Auter
director Woody Allen has finally found gold again. Churning out almost a
film a year since his directorial debut over forty years ago, Allen’s
Midnight in Paris was a surprising hit at the box office. Imbuing
light comedy with elements of nostalgia, his new work highlights a
return to his witty roots and displays an unparalleled triumph in
regards to its fantastical subject matter.
Enter
Gil Pender (Owen Wilson) a disillusioned Hollywood screenwriter who
yearns to break away from the superficiality of the North American film
industry. Whilst holidaying in Paris with his fiancé Inez (Rachel
McAdams), Gil is captured by the earthly delights of the city and
determines that to become a ‘real’ writer he must immerse himself in the
urban environment. Discontent with endless tourist adventures and stuffy
tea engagements with Inez’s parents, Gil explores the city at night in
hope of finding a muse from the picturesque scenery and cultural
splendour.
In
true Cinderella fashion, when the clock strikes midnight along the Rive
Gauche, Gil is indivertibly transported to Paris in the 1920s, a time he
continuously proclaims as the Golden Age of thought. Returning each
night, Gil rubs shoulders with the likes of F. Scott Fitzgerald (Tom
Hiddleston), Ernest Hemingway (Corey Stoll), Gertrude Stein (Kathy
Bates) and Salvador Dali (Adrien Brody), with Stein critiquing his work
in much the same way as she did with Hemingway. Gil also catches the eye
of Picasso’s mysterious muse Adrianna (Marion Cotillard), who like
himself, desires a time that is not her own. Caught between the past and
present, Gil is forced to confront his own inadequacies concerning the
direction of his life and choose how he wants to live in his future.

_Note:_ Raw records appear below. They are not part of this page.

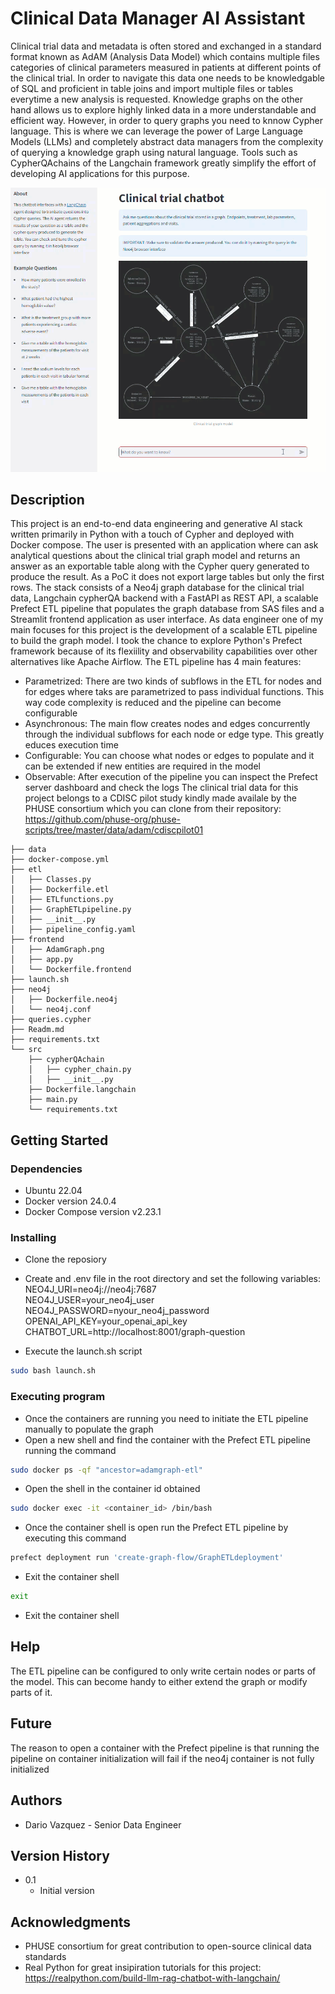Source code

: # Clinical Data Manager AI Assistant

Clinical trial data and metadata is often stored and exchanged in a standard format known as AdAM (Analysis Data Model) which contains multiple files categories of clinical parameters measured in patients at different points of the clinical trial.
In order to navigate this data one needs to be knowledgable of SQL and proficient in table joins and import multiple files or tables everytime a new analysis is requested.
Knowledge graphs on the other hand allows us to explore highly linked data in a more understandable and efficient way. However, in order to query graphs you need to knnow Cypher language.
This is where we can leverage the power of Large Language Models (LLMs) and completely abstract data managers from the complexity of querying a knowledge graph using natural language. Tools such as CypherQAchains of the Langchain framework greatly simplify the effort of developing AI applications for this purpose.

![](CypherQAchainPoC.gif)

## Description

This project is an end-to-end data engineering and generative AI stack written primarily in Python with a touch of Cypher and deployed with Docker compose. The user is presented with an application where can ask analytical questions about the clinical trial graph model and returns an answer as an exportable table along with the Cypher query generated to produce the result. As a PoC it does not export large tables but only the first rows.
The stack consists of a Neo4j graph database for the clinical trial data, Langchain cypherQA backend with a FastAPI as REST API, a scalable Prefect ETL pipeline that populates the graph database from SAS files and a Streamlit frontend application as user interface.
As data engineer one of my main focuses for this project is the development of a scalable ETL pipeline to build the graph model. I took the chance to explore Python's Prefect framework because of its flexiility and observability capabilities over other alternatives like Apache Airflow. The ETL pipeline has 4 main features: 
* Parametrized: There are two kinds of subflows in the ETL for nodes and for edges where taks are parametrized to pass individual functions. This way code complexity is reduced and the pipeline can become configurable
* Asynchronous: The main flow creates nodes and edges concurrently through the individual subflows for each node or edge type. This greatly educes execution time 
* Configurable: You can choose what nodes or edges to populate and it can be extended if new entities are required in the model 
* Observable: After execution of the pipeline you can inspect the Prefect server dashboard and check the logs 
The clinical trial data for this project belongs to a CDISC pilot study kindly made availale by the PHUSE consortium which you can clone from their repository:
https://github.com/phuse-org/phuse-scripts/tree/master/data/adam/cdiscpilot01

```
├── data
├── docker-compose.yml
├── etl
│   ├── Classes.py
│   ├── Dockerfile.etl
│   ├── ETLfunctions.py
│   ├── GraphETLpipeline.py
│   ├── __init__.py
│   ├── pipeline_config.yaml
├── frontend
│   ├── AdamGraph.png
│   ├── app.py
│   └── Dockerfile.frontend
├── launch.sh
├── neo4j
│   ├── Dockerfile.neo4j
│   └── neo4j.conf
├── queries.cypher
├── Readm.md
├── requirements.txt
└── src
    ├── cypherQAchain
    │   ├── cypher_chain.py
    │   ├── __init__.py
    ├── Dockerfile.langchain
    ├── main.py
    └── requirements.txt
```

## Getting Started

### Dependencies

* Ubuntu 22.04
* Docker version 24.0.4
* Docker Compose version v2.23.1

### Installing

* Clone the reposiory
* Create and .env file in the root directory and set the following variables: \
    NEO4J_URI=neo4j://neo4j:7687 \
    NEO4J_USER=your_neo4j_user \
    NEO4J_PASSWORD=nyour_neo4j_password \
    OPENAI_API_KEY=your_openai_api_key \
    CHATBOT_URL=http://localhost:8001/graph-question 

* Execute the launch.sh script
``` bash
sudo bash launch.sh
```

### Executing program

* Once the containers are running you need to initiate the ETL pipeline manually to populate the graph
* Open a new shell and find the container with the Prefect ETL pipeline running the command
``` bash
sudo docker ps -qf "ancestor=adamgraph-etl"
```
* Open the shell in the container id obtained
``` bash
sudo docker exec -it <container_id> /bin/bash
```
* Once the container shell is open run the Prefect ETL pipeline by executing this command
``` bash 
prefect deployment run 'create-graph-flow/GraphETLdeployment'
```
* Exit the container shell
``` bash
exit
```
* Exit the container shell

## Help

The ETL pipeline can be configured to only write certain nodes or parts of the model. This can become handy to either extend the graph or modify parts of it.

## Future

The reason to open a container with the Prefect pipeline is that running the pipeline on container initialization will fail if the neo4j container is not fully initialized

## Authors

* Dario Vazquez - Senior Data Engineer

## Version History

* 0.1
    * Initial version

## Acknowledgments

* PHUSE consortium for great contribution to open-source clinical data standards
* Real Python for great insipiration tutorials for this project: https://realpython.com/build-llm-rag-chatbot-with-langchain/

Allen’s departure from the darker tone of his more recent films is
surely the best choice he has made in a decade. The simple plot is
riddled with tongue-in-cheek references to the glorified past and Allen
makes sure to insult the very craft that has made him so renown. The
greatest impact of Midnight in Paris is the examination of the
human desire for a time that has long since flown. We always speculate
‘Wouldn’t it have been great to live in this era?’ and in this offering
Allen tackles the What If’s of life head on. As the lead, Owen Wilson
has perfect sincerity in his portrayal as the whimsical Gil. Although he
takes on a lesser version of the Woody Allen method, Wilson manages to
convey the same neuroses of unfulfilled dreams and social disconnection
that are paramount within any Allen film.
As
Gil’s fiancé Inez, Rachel Adams is excellent and her interactions with
Michael Sheen’s pseudo-intellectual are faultless. Sheen’s character
Paul is the kind of man Inez wishes Gil to be, without compromising his
high paying job or his house in Malibu. It should be noted that French
First Lady Carla Bruni makes a brief but memorable cameo as a tour guide
who exposes Paul’s surface intellect as the farce that it is. The
spotlight however is completely on the ‘Lost Generation’ of Paris, with
Bates, Cotillard and Brody putting particular emphasis on the artistic
cliché. Stoll’s Ernest Hemmingway can’t go out for a night without
recalling the poetic horrors of war and Zelda Fitzgerald (Alison Pill)
is a mess every time drink is added into the mix. If we were to meet
these pinnacles of American lore, Allen’s appropriation of their
character is spot on. He uses the magic of Paris and the mystery of
artistic greats to examine why we are so intrigued with past and how our
future is affected by our preoccupation with memory.
Woody
Allen’s film Midnight in Paris is a retrospective on the idea of
connections and missed opportunities. He does not preoccupy us with the
idea of time travel (although bring on the DeLorean any day) but uses
our reverence of the past to explore flaws in human relationships. It is
heartening to witness that Allen himself feels no anxiety towards his
past work and is able to look always to the future for more creativity.
Be it the bustling streets of Paris or the quiet interior of Gertrude
Stein’s parlour, we are constantly exposed to a comedic brilliance that
has been sorely missed. Welcome back Woody.